• PROVIDED TEXT:
::::::::

Dynamic linear swelling tests

To examine the influence of the green additives on the swelling behavior of sodium bentonite, different concentrations (1, 10, and 20 g) of HLE and HBLE solutions were prepared. Afterward, a dynamic swelling test was carried out by compressing 10 g of sodium bentonite powder in distilled water under a pressure of 5900 psi (40 MPa) for 24 h using hydraulic compactor according to the works of Moslemizadeh et al. (2015) and Darjani et al. (2017; 2019) with some changes. The tests were conducted at a temperature of 78 °F and atmospheric pressure conditions.

Results and discussion

Effects of HLE and HBLE on the rheological and filtration properties of WBDF

The effects of different concentrations (10, 20, 30, and 40 g) of the locally-derived green additives in a conventional WBDF system are tabulated in Tables 4 and 5 at 78 °F and 300 °F, while the pH of different concentrations of the green additives is presented in Fig. 2.

Table 4 The measured mud properties at different concentrations
Table 5 The measured mud properties at different concentrations
Fig. 2
figure 2

pH of different concentrations of HLE and HBLE in WBDF system

pH observation

Drilling fluid additives are developed to be mixed with water with a pH level from 8.5 to 10 for the needed chemical reaction to occur and to provide a proper yield (Gamal et al. 2019). After mixing and preparing the WBDF system, the mud pH was measured at 78 °F and the results are presented in Fig. 2. According to Fig. 2, there were changes in the mud pH with the inclusion of HLE and HBLE products at different concentrations. For the HLE product, the pH of the WBDF system at 9.3 decreased with an increase in HLE concentration (between 4.86 and 4.72), while the reverse was the case when HBLE (between 5.84 and 7.47) was introduced into the WBDF system. The data of the pH of the HLE product corroborated the reports of Moslemizadeh et al. (2015) in that Henna leaf extracts are acidic in aqueous solution, while Hibiscus leaf is slightly acidic between the pH of 5.5 and 7.5 (Gamal et al. 2019). It is generally believed that Henna extracts solution in water removes the hydrogen atoms from the chemical structure of its constituents, resulting in a consequent reduction of the pH of the solution (Gamal et al. 2019).

::::::::

• RAW DATA:
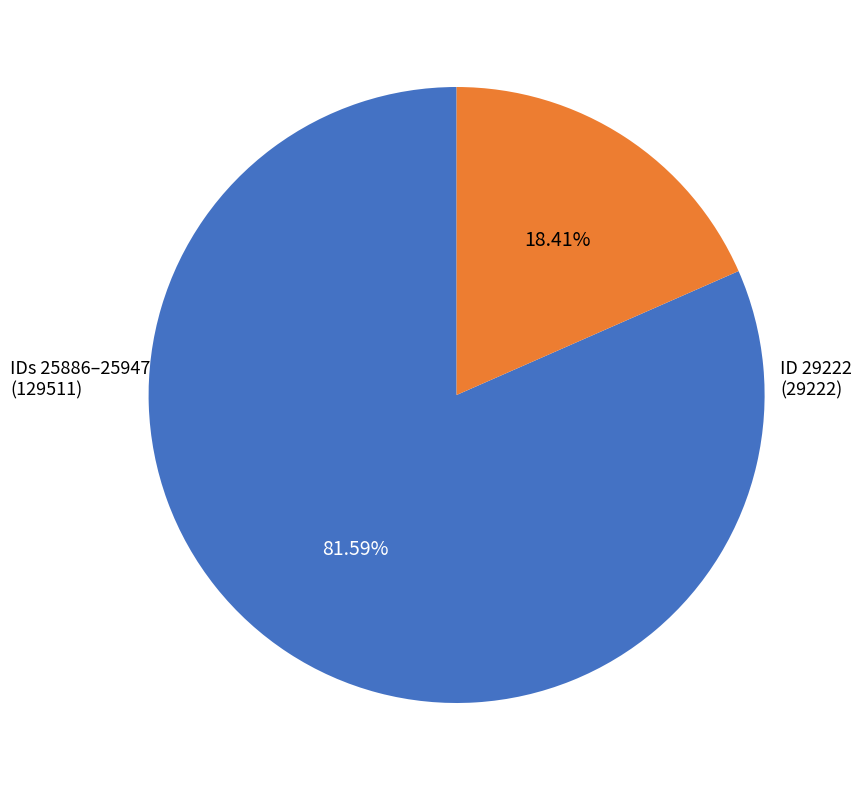

Is there any slice that represents more than half of the pie?

Yes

::::::::

• TRY IT: In the text on green drilling fluid additives, what pH range of water are drilling fluid additives developed to be mixed with?

• SOLUTION TO THIS TASK: A pH level from 8.5 to 10.